Unions have seized on this dissatisfaction to build momentum in the labor movement, with successful strikes across many industries and organizers starting to organize workforces that had previously been non-union.

However, union membership has been down over several decades in the US. As a result, pay hasn’t kept pace with worker productivity, and income distribution has become more unequal over time. It’s really not hard to see this influence when you plot these trends against each other.

It’s quite clear that lower union membership has resulted in lower inflation-adjusted compensation for workers, even as productivity has skyrocketed. As workers have produced more and more value for their companies, those earnings have gone more and more to their bosses rather than to the workers who produce that value. It all began in the ’80s, around the time of Reagan – a timeline that should be familiar to those who study social ills in America.

All of this isn’t just true in the US but also internationally. If you look at other countries with high levels of labor organization, they tend to have more fair wealth distribution across the economy and more ability for workers to get their fair share.

We’re seeing this in Sweden right now, as Tesla workers are still striking for better conditions. Since Sweden has 90% collective bargaining coverage, it tends to have a happy and well-paid workforce, and it seems clear that these two things are correlated. That strike is still continuing, but Tesla CEO Elon Musk – who just fired 14,000 people while holding the company hostage and begging for a $55 billion payday for himself – is seemingly uninterested in negotiating.

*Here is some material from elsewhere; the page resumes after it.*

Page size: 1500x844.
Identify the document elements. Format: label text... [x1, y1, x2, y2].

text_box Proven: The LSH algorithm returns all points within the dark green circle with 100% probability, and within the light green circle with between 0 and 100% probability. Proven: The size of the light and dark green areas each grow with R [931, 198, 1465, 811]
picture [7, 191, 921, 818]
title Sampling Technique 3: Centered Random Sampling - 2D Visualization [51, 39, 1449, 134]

These are all reasons why, as I’ve mentioned in many of these UAW-related articles, I’m pro-union. And I think everyone should be – it only makes sense that people should have their interests collectively represented and that people should be able to join together to support each other and exercise their power collectively instead of individually.

This is precisely what companies do with industry organizations, lobby organizations, chambers of commerce, and so on. And it’s what people do when sorting themselves into local, state, or national governments. So naturally, workers should do the same. It’s just fair.